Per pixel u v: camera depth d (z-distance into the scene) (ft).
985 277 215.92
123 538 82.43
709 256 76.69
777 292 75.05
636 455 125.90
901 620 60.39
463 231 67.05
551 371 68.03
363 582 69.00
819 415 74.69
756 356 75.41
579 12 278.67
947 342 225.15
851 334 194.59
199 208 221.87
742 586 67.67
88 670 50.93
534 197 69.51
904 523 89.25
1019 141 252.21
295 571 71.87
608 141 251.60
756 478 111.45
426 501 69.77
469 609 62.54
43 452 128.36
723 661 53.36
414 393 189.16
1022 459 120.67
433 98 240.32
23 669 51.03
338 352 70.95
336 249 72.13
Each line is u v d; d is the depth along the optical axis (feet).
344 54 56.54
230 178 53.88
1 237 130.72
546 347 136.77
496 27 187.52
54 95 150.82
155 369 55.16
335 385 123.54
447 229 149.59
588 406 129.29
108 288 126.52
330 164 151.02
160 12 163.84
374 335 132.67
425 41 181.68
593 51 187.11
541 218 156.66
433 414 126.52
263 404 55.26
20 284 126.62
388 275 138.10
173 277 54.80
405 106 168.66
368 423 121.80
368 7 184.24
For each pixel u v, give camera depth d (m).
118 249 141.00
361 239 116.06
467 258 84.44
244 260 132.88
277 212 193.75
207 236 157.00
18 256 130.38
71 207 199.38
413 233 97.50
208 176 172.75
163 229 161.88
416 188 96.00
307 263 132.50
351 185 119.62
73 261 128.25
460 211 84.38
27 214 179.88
__________
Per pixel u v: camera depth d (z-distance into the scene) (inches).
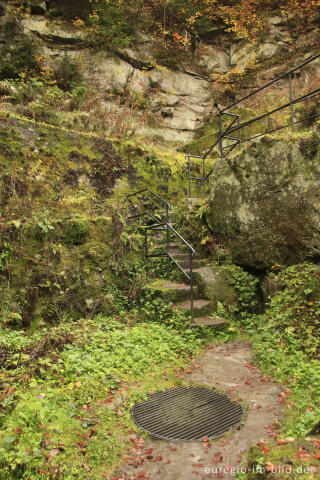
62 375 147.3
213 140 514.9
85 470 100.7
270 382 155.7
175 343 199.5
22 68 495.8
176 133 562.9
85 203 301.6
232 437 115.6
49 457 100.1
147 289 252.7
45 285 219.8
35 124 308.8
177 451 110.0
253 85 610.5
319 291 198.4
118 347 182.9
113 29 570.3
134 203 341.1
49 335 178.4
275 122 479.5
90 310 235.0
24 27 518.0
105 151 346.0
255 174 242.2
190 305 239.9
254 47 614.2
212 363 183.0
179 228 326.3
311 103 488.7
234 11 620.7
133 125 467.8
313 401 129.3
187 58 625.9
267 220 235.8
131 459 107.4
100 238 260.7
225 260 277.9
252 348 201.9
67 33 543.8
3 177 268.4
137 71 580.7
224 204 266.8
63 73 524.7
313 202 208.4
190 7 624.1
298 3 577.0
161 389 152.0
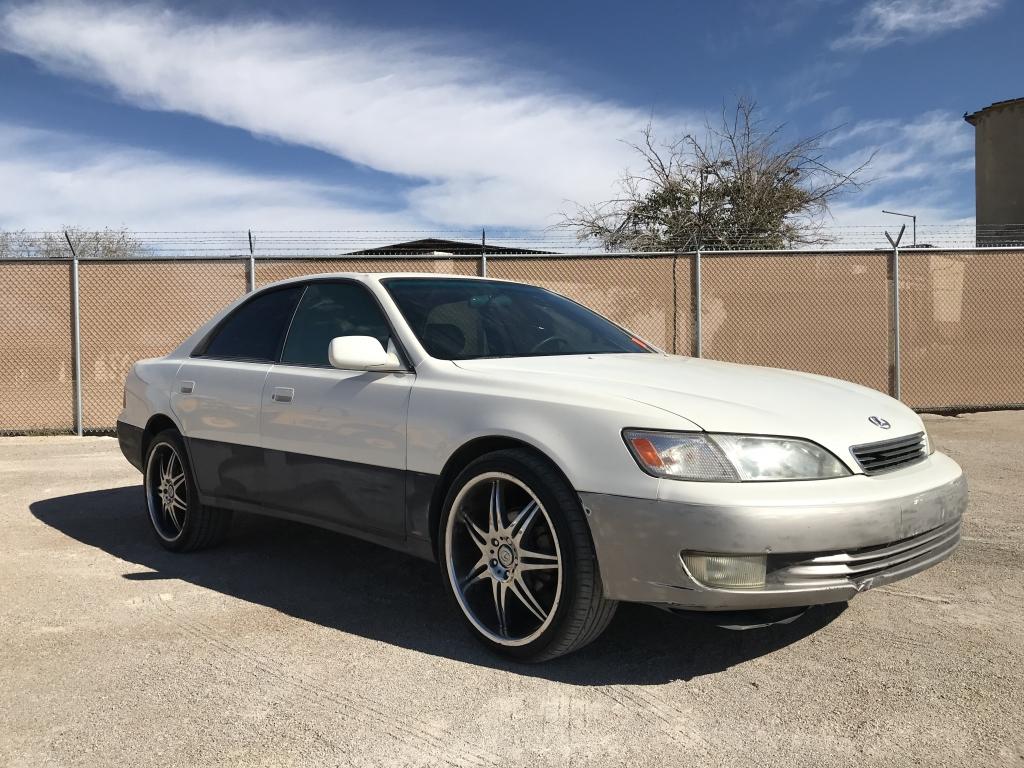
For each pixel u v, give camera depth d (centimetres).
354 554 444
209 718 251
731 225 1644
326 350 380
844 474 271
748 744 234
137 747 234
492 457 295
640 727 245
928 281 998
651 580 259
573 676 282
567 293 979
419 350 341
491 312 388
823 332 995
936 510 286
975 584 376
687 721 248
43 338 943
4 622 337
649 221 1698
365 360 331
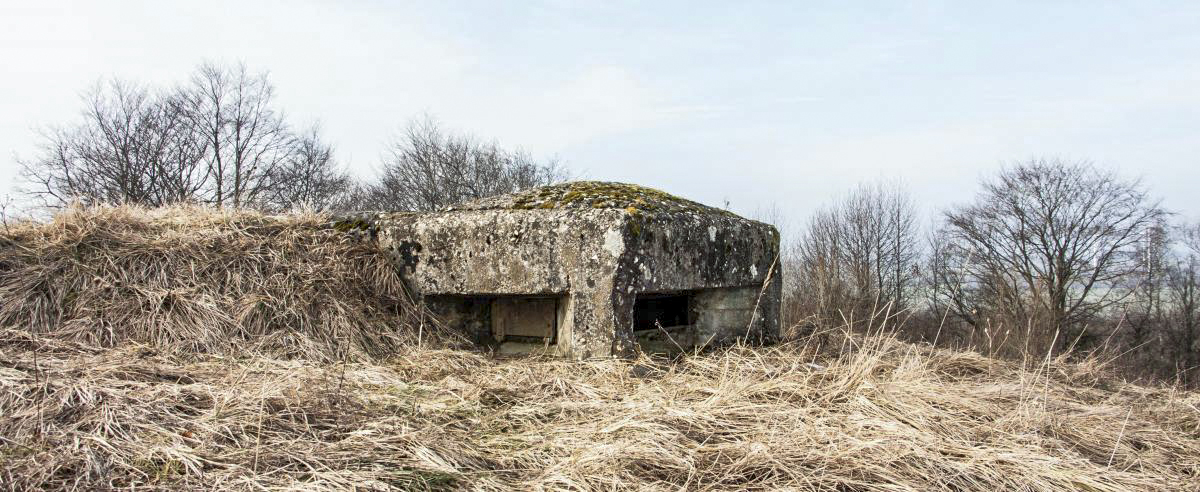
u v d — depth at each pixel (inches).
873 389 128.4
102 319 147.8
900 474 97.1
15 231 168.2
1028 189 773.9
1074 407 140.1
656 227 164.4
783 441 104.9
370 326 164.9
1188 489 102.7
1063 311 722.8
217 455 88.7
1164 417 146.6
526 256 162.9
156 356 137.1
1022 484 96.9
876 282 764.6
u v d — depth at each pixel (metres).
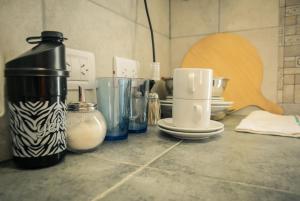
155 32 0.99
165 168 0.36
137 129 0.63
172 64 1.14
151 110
__________
--- How to complete this task ---
Extract from the records above the lines from the one containing "636 455 125.90" to the one containing "338 352 70.95", both lines included, exactly as they appear and with nothing else.

--- Finished task ---
636 455 125.90
901 620 60.39
463 231 67.05
551 371 68.03
363 582 69.00
819 415 74.69
756 356 75.41
579 12 278.67
947 342 225.15
851 334 194.59
199 208 221.87
742 586 67.67
88 670 50.93
534 197 69.51
904 523 89.25
1019 141 252.21
295 571 71.87
608 141 251.60
756 478 111.45
426 501 69.77
469 609 62.54
43 452 128.36
723 661 53.36
414 393 189.16
1022 459 120.67
433 98 240.32
23 669 51.03
338 352 70.95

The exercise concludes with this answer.